Do not confuse this problem with Hyperactive SDD, aka nymphomania, for which the male-dominated pharmaceutical companies appear to have no inclination to research corrective medication. Hypoactive SDD (or simply HSDD from here forward) is commonly experienced by women of a certain age, especially those who are menopausal. There are other causes as well, but they’re less common and, as far as I can tell, not relevant to my circle of friends.
The company that makes Flibanserin has resubmitted its application for FDA approval of the drug. That would be Sprout Pharmaceuticals, by the way, an evocative name if ever there was one. Their website describes their drug as “a novel, non-hormonal treatment that has shown promise.” The most interesting part of the discussion for me was that the first time out of the gate, the regulatory agency declined to approve the drug because of its side effects. These include sleepiness, nausea and dizziness.
Why did I find this so interesting (you may be wondering)? For two reasons. First, it’s ironic that a pill designed to heighten arousal would cause conditions that are even better than a headache to use as an excuse for not engaging in sex with your partner. Second, (and this is what the panel homed in on), the drug that treats male HSDD was easily approved, even though its side effects include stroke and sudden death. I guess the FDA believed men would feel it was worth it to die with a smile on their face.
One To The Contrary panelist noted that women have more complicated bodies and brains. Hence, the development of a drug for female HSDD would inevitably take longer. Francesca Chambers claimed: "It’s been more difficult to come up with drugs for women because women are different than men. And this is actually a good thing, a compliment to women.” Yeah, right. I’m always a tad suspicious of the word “different” when it’s used to categorize women vs. men. It usually sounds like “inferior” to me.
More likely the FDA rejection notice read: “Women are complicated. They don’t need medication. They just need more time to get aroused. Come back to us when you’ve figured out how to address that.” Don’t hold your breath.
I haven’t been able to find photos of Flibanserin online, but it’s often referred to as “the little pink pill.” One would expect that to be the color of choice for the female alternative to “the little blue pill.” What my search for pink pills did turn up were photos of OxyContin, Naproxen, Clonazepam and dozens of other drugs, including several brands of Lisinopril. This is scary, since that’s one of the most popular blood pressure medications, including my own.
Flibanserin should probably carry a warning for hypertension anyway. After all, one drug group wants to help you lower your blood pressure, while the other is trying to get your blood pumping. A contraindication if ever there was one. In any event, the “little” pink pill had better come in a distinctive shape, to distinguish it from other pink ones. No doubt some chauvinistic developer at Sprout will suggest making it a heart. That’s too corny to contemplate.

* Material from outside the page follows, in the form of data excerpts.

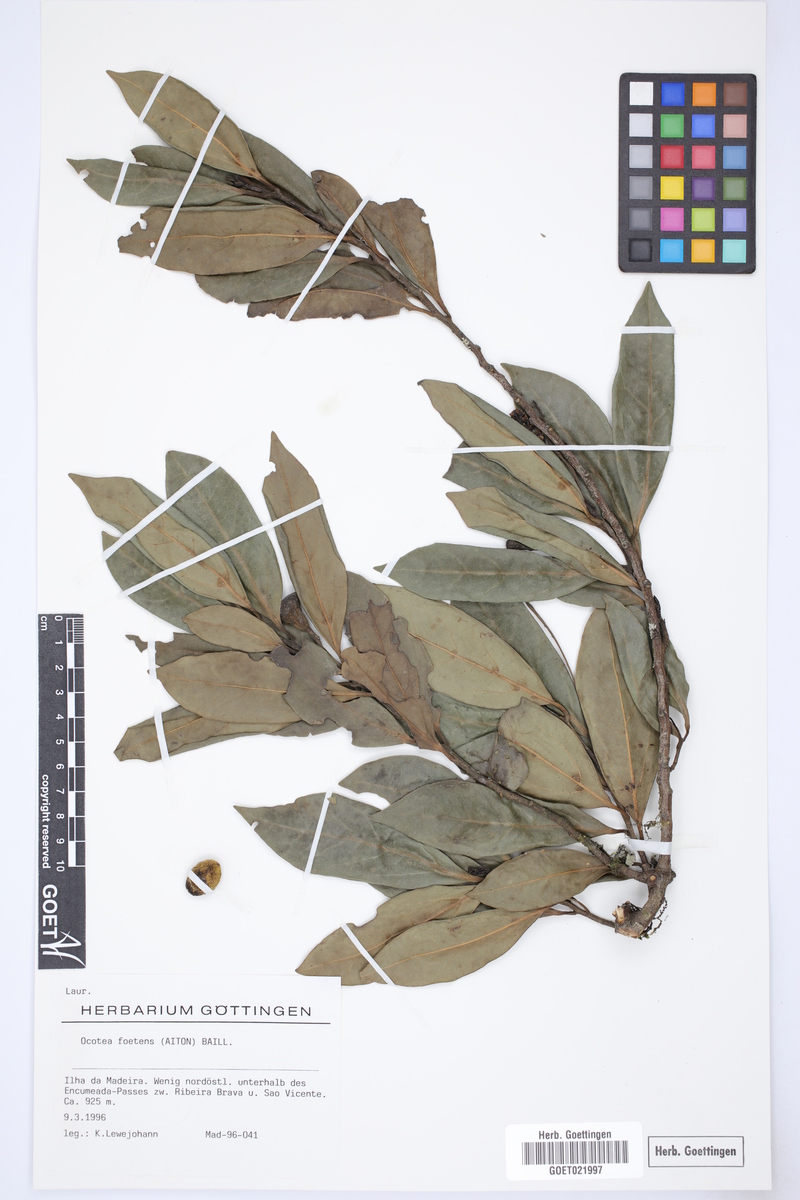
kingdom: Plantae
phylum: Tracheophyta
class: Magnoliopsida
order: Laurales
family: Lauraceae
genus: Mespilodaphne
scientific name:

As a former marketing and product development executive, I believe I have the perfect shape for them: round with a hole in the center, like a Cheerio. I didn’t see anything like that in my search results. Moreover, Viagra looks a lot like an arrowhead. The little blue and pink pills would thus become symbolic of the sex act itself. I should get royalties for this idea. With my luck, they’ll offer me a lifetime supply of their meds. I’m feeling nauseous already.